On a first reading, I wasn’t overly impressed with this one, but it certainly grew on me second time around. The protagonists are young Koreans arriving in the adult world at a time when the Korean economy is collapsing, and the writer is describing the struggles they face in a challenging society. Certainly, when they meet up again, they are weary shadows of the people they once were. However,the second reading also brought the narrator into focus more; as we watch her fade into the background, we start to wonder why she’s so passive, and what she gets out of playing the role of third wheel.
*****
Everything About Chess is a rather opaque tale at times, but the second story, Chung Han-ah’s Halloween (translated by Stella Kim) is far more straightforward. It begins with a will, that of the main character Sehee’s grandmother, in which she leaves her shop to her granddaughter. The young woman, who is slowly getting over a breakup, spends her time before the funeral cleaning the place up with the intention of selling it off as soon as possible.

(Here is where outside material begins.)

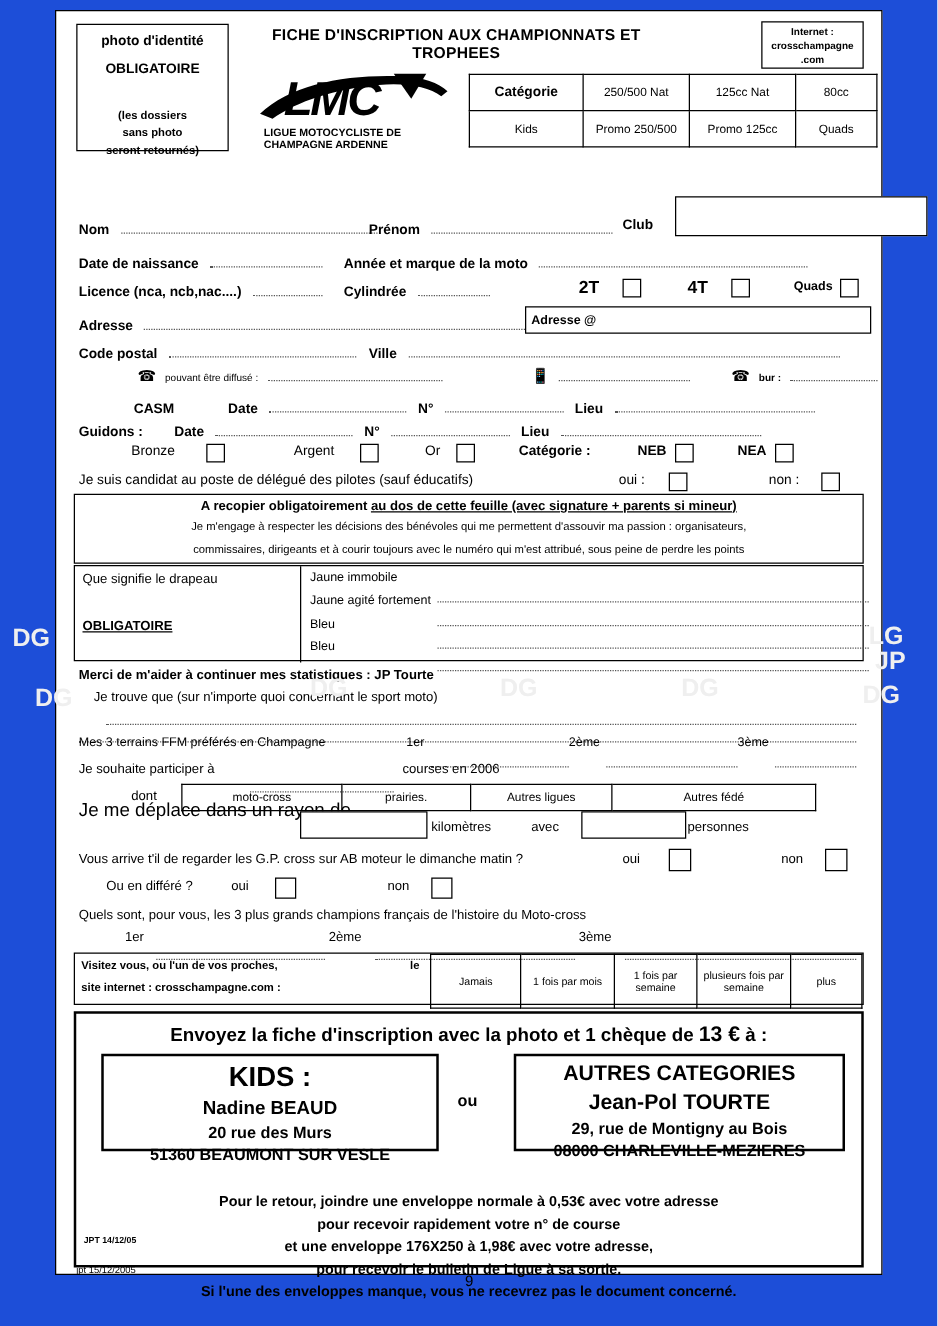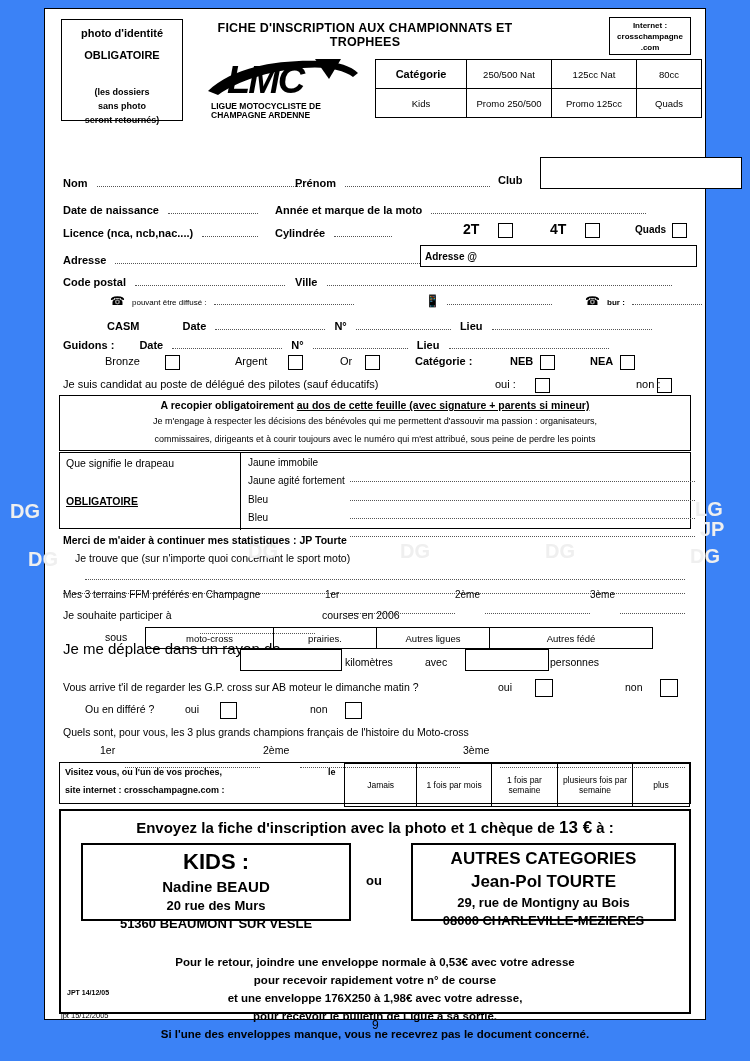"photo d'identité" .page { background: #3b82f6 -> #1d4ed8 }
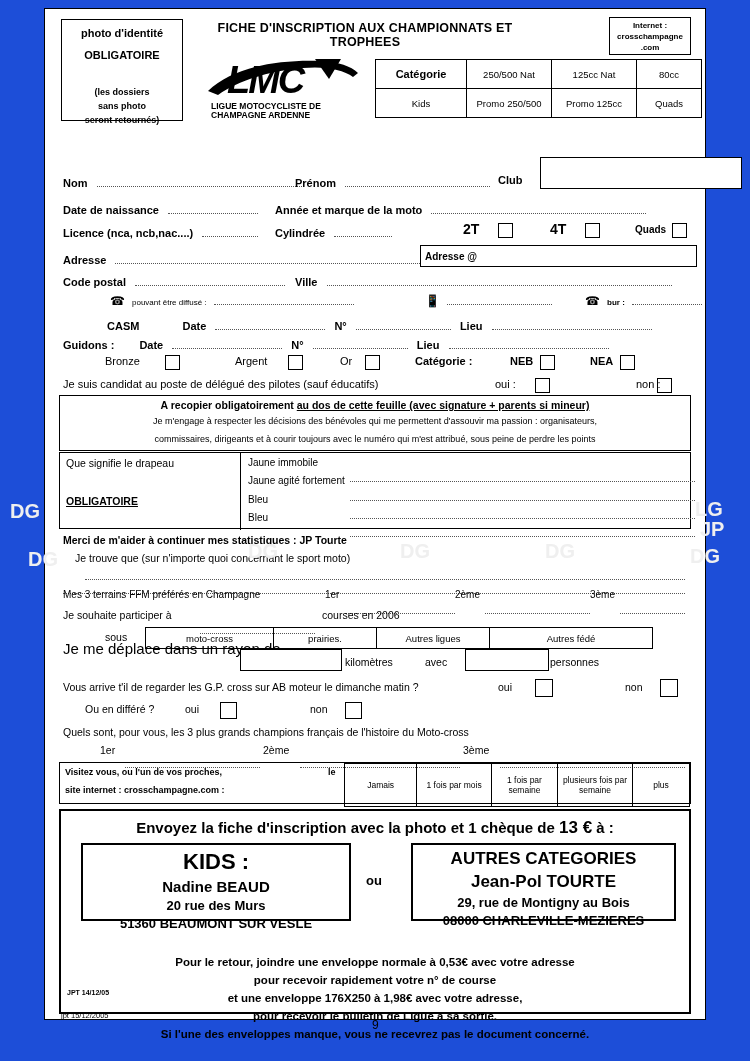"non :" div.row { margin-left: 21px -> none }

The rest of the will is slightly less clear, however. The old lady, supposedly of sound mind, left the rest of her property to be divided between her four children, which sounds simple enough until you realise that Sehee’s father only had two sisters. Sure enough, there’s a secret in grannie’s past, about to get off a plane from the US and walk into their lives, and it’s Sehee who will have to deal with the new arrival…
In her writer’s note, Chung reveals that the old woman in the story is based on her own grandmother, but Halloween is very much a work of fiction (the title comes from the time of year in the story). Sehee is at the centre of the action, and we switch repeatedly between her work cleaning out the store and flashbacks to her failed relationship with a married man (for whom she virtually abandoned her grandmother). Having been summoned back to the shop from behind the grave, Sehee believes that her role is clear:
I knew what it meant that Grandma left me her store: She wanted me to take care of her remains. The store was her body, I should dispose of what needed to be disposed of, burn what needed to be burned, and scatter the rest into the air.
p.27 (ASIA Publishers, 2017)
That’s one way of interpreting the old woman’s wishes, but a nagging doubt remains: what if she actually had something else in mind for her rootless granddaughter?
With a broken relationship, a bickering family coming together for a funeral (and the legacies…) and a stranger as the fly in the ointment, Halloween has all the ingredients for an interesting story, and in truth it seems as if it should have been much longer. We do get from A to B within the forty or so pages, but you get the sense that there was room here to expand on the action and fill in a few of the gaps. The conflict is resolved a little too easily, and there was definitely scope to explore the relationship between the three main women in the story (Sehee, the prodigal daughter Danielle and Miae, the helper at the clothes shop) in far more detail. The story touches on the similarities between their unconventional childhoods, but it’s all over far too quickly – nice story, but I think it might have made a far better novel.